▶ **SUPPLIED PASSAGE**
_____

= The Limits of Individual Plasticity =

1895 essay by H.G. Wells

"The Limits of Individual Plasticity" is a short essay written by the science fiction author H. G. Wells (21 September 1866 – 13 August 1946) in 1895. In it, Wells speculates his theories on the plasticity of animals, explaining that the default biological form of an animal may be altered in a way that it would continue to survive even if it, in any way, no longer resembles its inherent form. This could, according to Wells, theoretically be achieved through surgical or chemical modification. Wells was fully aware that surgical modification is only a physical change, and would not alter an animal's genetic blueprint. He made note that should an animal be surgically modified, its offspring would most likely retain its parent creature's original physical form.

== Incorporation in novels ==
Wells presented many of his ideas from "The Limits of Individual Plasticity" in his 1896 science fiction novel, The Island of Doctor Moreau.

_____

▶ **WHAT THIS EXERCISE ASKS**
1. List every year that appears in the article on Wells's plasticity essay, in the order each first appears.
2. Using the article on Wells's plasticity essay, decide whether each statement agrees with it: (a) Wells held that surgical modification would change an animal's genetic blueprint. (b) Wells expected the offspring of a surgically modified animal to most likely keep the parent's original physical form. (c) The Island of Doctor Moreau came out in 1896.
3. Continue the article on Wells's plasticity essay from the point where it stops.

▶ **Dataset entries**

_____

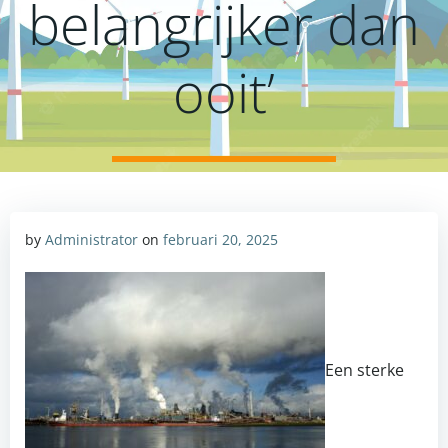
belangrijker dan
ooit’
by
Administrator
on
februari 20, 2025
Een sterke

_____

▶ **EXERCISE ANSWERS**
1. 1895, 1866, 1946, 1896

2.
(a) No: "would not alter an animal's genetic blueprint"
(b) Yes: "its offspring would most likely retain its parent creature's original physical form"
(c) Yes: "his 1896 science fiction novel, The Island of Doctor Moreau"

3.
In the novel, a shipwrecked Englishman named Edward Prendick is rescued from the sea and brought to a secluded island by a man named
Montgomery, who reveals the island is owned and operated by an eminent British physiologist named Dr. Moreau. Moreau was shunned from the scientific community when his horrific vivisection experiments were brought to the public spotlight. Moreau continued his experiments on vivisection on his private island, where animals are altered with great detail to resemble human beings. They are a defective experiment, as they will revert to their bestial forms after a period of time.